New Haven, Conn. - Researchers are one step closer to reversing brain and spinal cord injuries with the discovery of another molecule in a pathway that prevents axon regeneration, a Yale researcher says.
Stephen Strittmatter, M.D., who holds the Vincent Coates Chair of neurology, as well as associate professor of neurology and neurobiology at Yale School of Medicine, said he and his collaborators have now identified the receptor responsible for inhibiting the growth of injured nerve fibers in the brain and spinal cord by the protein, Nogo.
The finding could lead to the reversal of functional deficits in brain and spinal cord injuries caused by trauma and stroke, or brought about by degenerative diseases, such as multiple sclerosis.
"We had the key and now we have the lock," said Strittmatter, whose study was published this week in the journal Nature. "The importance of the discovery is that by having both the ligand and the receptor molecules in hand, it greatly simplifies the search for inhibitors of that interaction and for therapeutic possibilities."

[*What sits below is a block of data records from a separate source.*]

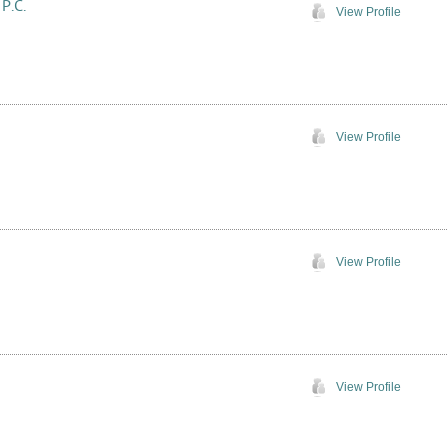
 P.C.
View Profile
View Profile
View Profile
View Profile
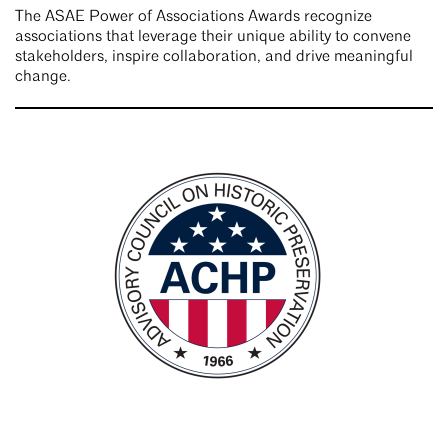
The ASAE Power of Associations Awards recognize
associations that leverage their unique ability to convene
stakeholders, inspire collaboration, and drive meaningful
change.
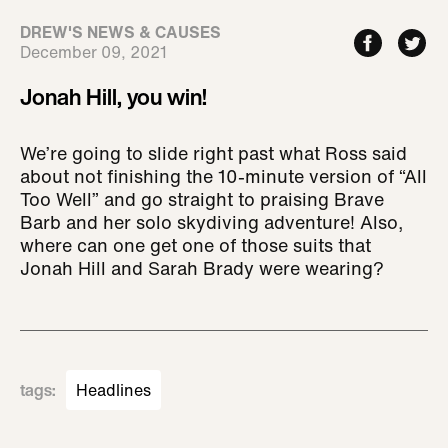
DREW'S NEWS & CAUSES
December 09, 2021
Jonah Hill, you win!
We’re going to slide right past what Ross said
about not finishing the 10-minute version of “All
Too Well” and go straight to praising Brave
Barb and her solo skydiving adventure! Also,
where can one get one of those suits that
Jonah Hill and Sarah Brady were wearing?
tags
:
Headlines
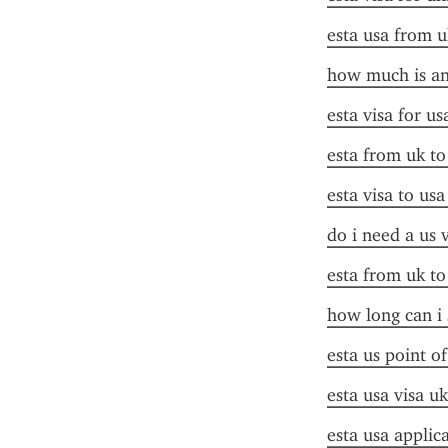
esta usa from u
how much is an 
esta visa for u
esta from uk to
esta visa to us
do i need a us 
esta from uk to
how long can i 
esta us point o
esta usa visa uk
esta usa applic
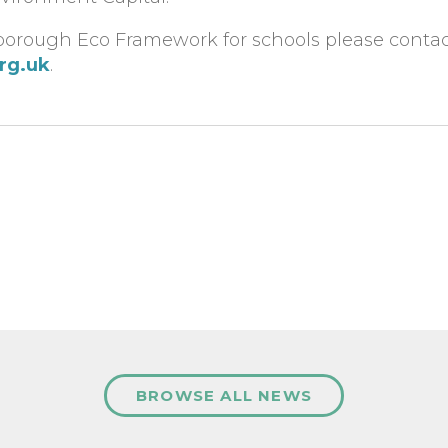
orough Eco Framework for schools please contact 
org.uk
.
BROWSE ALL NEWS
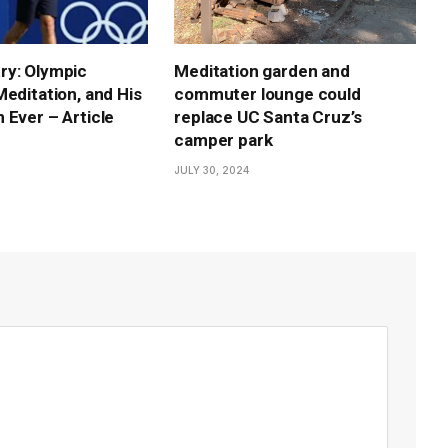
ry: Olympic
Meditation garden and
Meditation, and His
commuter lounge could
 Ever – Article
replace UC Santa Cruz’s
camper park
JULY 30, 2024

Strittmatter and his collaborators a year ago published a study identifying the Nogo protein as one important and selective blocker of axon regeneration in the brain after central nervous system injury. Axons are the telephone lines of the nervous system, carrying a nerve impulse to a target cell.
"Once we had Nogo in hand, we needed to know: How does it function? How does it inhibit axon growth? We needed to identify the molecular mechanism of Nogo action," he said.

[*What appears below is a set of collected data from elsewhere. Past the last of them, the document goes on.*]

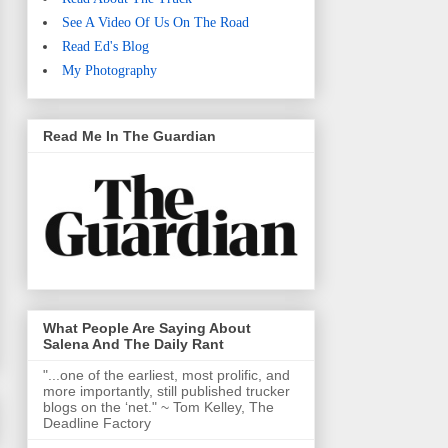
See A Video Of Us On The Road
Read Ed's Blog
My Photography
Read Me In The Guardian
What People Are Saying About
Salena And The Daily Rant
"...one of the earliest, most prolific, and
more importantly, still published trucker
blogs on the ‘net." ~ Tom Kelley, The
Deadline Factory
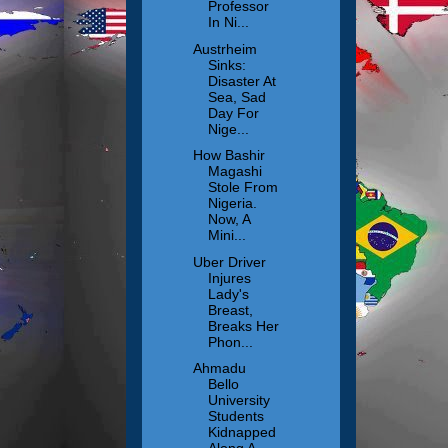
Professor
In Ni...
Austrheim
Sinks:
Disaster At
Sea, Sad
Day For
Nige...
How Bashir
Magashi
Stole From
Nigeria.
Now, A
Mini...
Uber Driver
Injures
Lady's
Breast,
Breaks Her
Phon...
Ahmadu
Bello
University
Students
Kidnapped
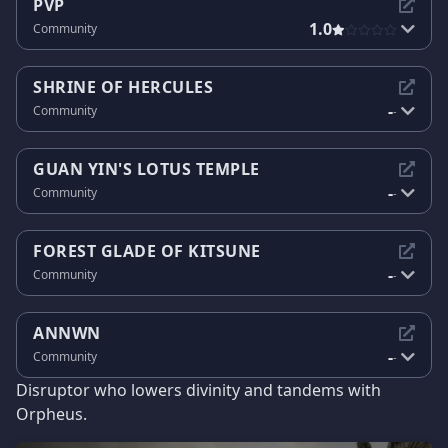
PVP
1.0
Community
SHRINE OF HERCULES
-
Community
-
GUAN YIN'S LOTUS TEMPLE
-
Community
-
FOREST GLADE OF KITSUNE
-
Community
-
ANNWN
-
Community
-
Disruptor who lowers divinity and tandems with
Orpheus.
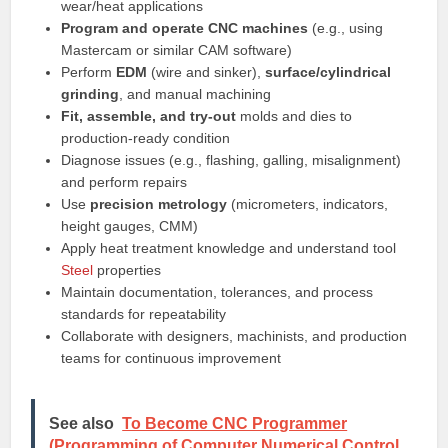
wear/heat applications
Program and operate CNC machines
(e.g., using
Mastercam or similar CAM software)
Perform
EDM
(wire and sinker),
surface/cylindrical
grinding
, and manual machining
Fit, assemble, and try-out
molds and dies to
production-ready condition
Diagnose issues (e.g., flashing, galling, misalignment)
and perform repairs
Use
precision metrology
(micrometers, indicators,
height gauges, CMM)
Apply heat treatment knowledge and understand tool
Steel
properties
Maintain documentation, tolerances, and process
standards for repeatability
Collaborate with designers, machinists, and production
teams for continuous improvement
See also
To Become CNC Programmer
(Programming of Computer Numerical Control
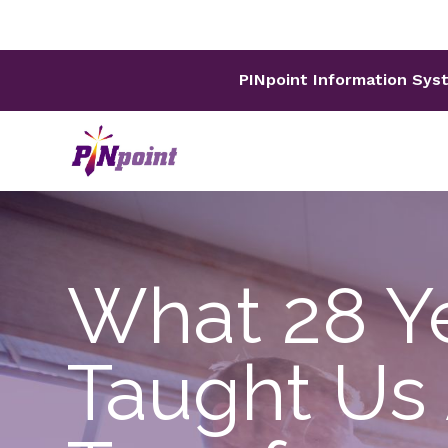
PINpoint Information Sys
What 28 Ye
Taught Us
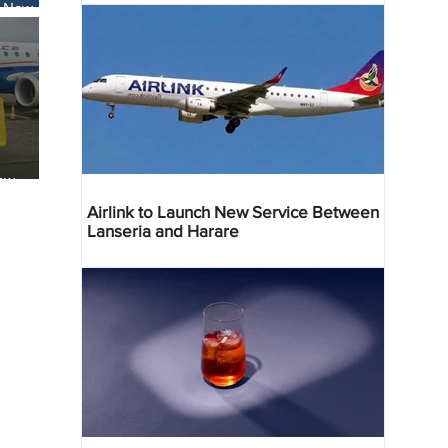
s New
li
ew
reville
Airlink to Launch New Service Between
Lanseria and Harare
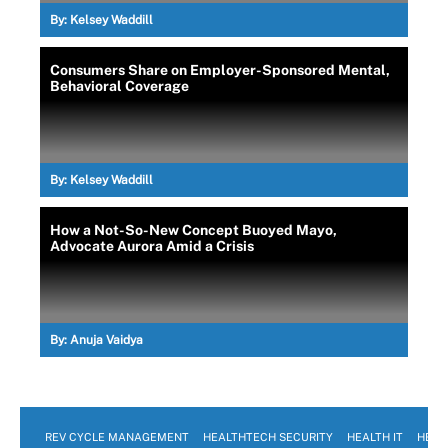
By:
Kelsey Waddill
Consumers Share on Employer-Sponsored Mental,
Behavioral Coverage
By:
Kelsey Waddill
How a Not-So-New Concept Buoyed Mayo,
Advocate Aurora Amid a Crisis
By:
Anuja Vaidya
REV CYCLE MANAGEMENT
HEALTHTECH SECURITY
HEALTH IT
HEAL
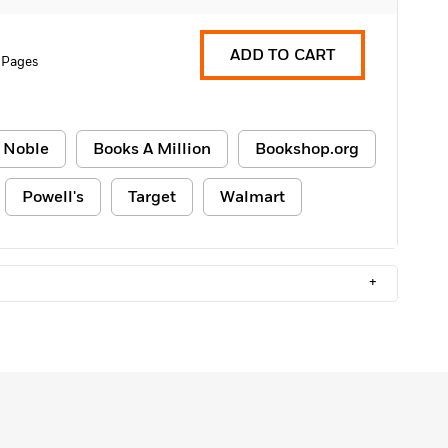
ADD TO CART
 Pages
 Noble
Books A Million
Bookshop.org
Powell's
Target
Walmart
+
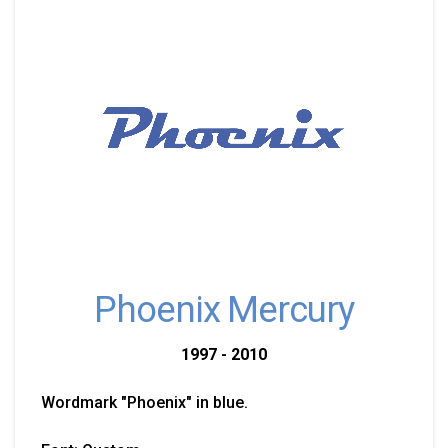
Phoenix Mercury
1997 - 2010
Wordmark "Phoenix" in blue.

What the researchers found is a receptor on the axons to which the Nogo protein binds. It is this receptor, Strittmatter said, that inhibits the axon's regenerative growth.

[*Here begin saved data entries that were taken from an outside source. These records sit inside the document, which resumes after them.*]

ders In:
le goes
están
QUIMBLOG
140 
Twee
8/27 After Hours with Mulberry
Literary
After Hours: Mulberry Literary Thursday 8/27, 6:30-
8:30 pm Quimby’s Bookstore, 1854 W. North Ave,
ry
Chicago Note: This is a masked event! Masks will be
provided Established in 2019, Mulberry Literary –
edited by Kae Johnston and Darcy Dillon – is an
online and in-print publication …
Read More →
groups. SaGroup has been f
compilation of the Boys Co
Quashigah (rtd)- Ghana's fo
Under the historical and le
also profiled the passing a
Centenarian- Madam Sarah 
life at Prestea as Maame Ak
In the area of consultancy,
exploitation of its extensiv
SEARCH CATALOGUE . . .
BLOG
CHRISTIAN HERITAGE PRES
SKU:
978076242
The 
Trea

"The current identification of a receptor mediating Nogo-66 action should greatly facilitate the development of agents with pharmaceutical potential in a diverse group of neurological conditions, such as spinal cord injury, brain trauma, stroke affecting white matter, and chronic, progressive multiple sclerosis," he said.
Collaborators on the study were Alyson Fournier, postdoctoral research fellow, and Tadzia GrandPre, graduate student.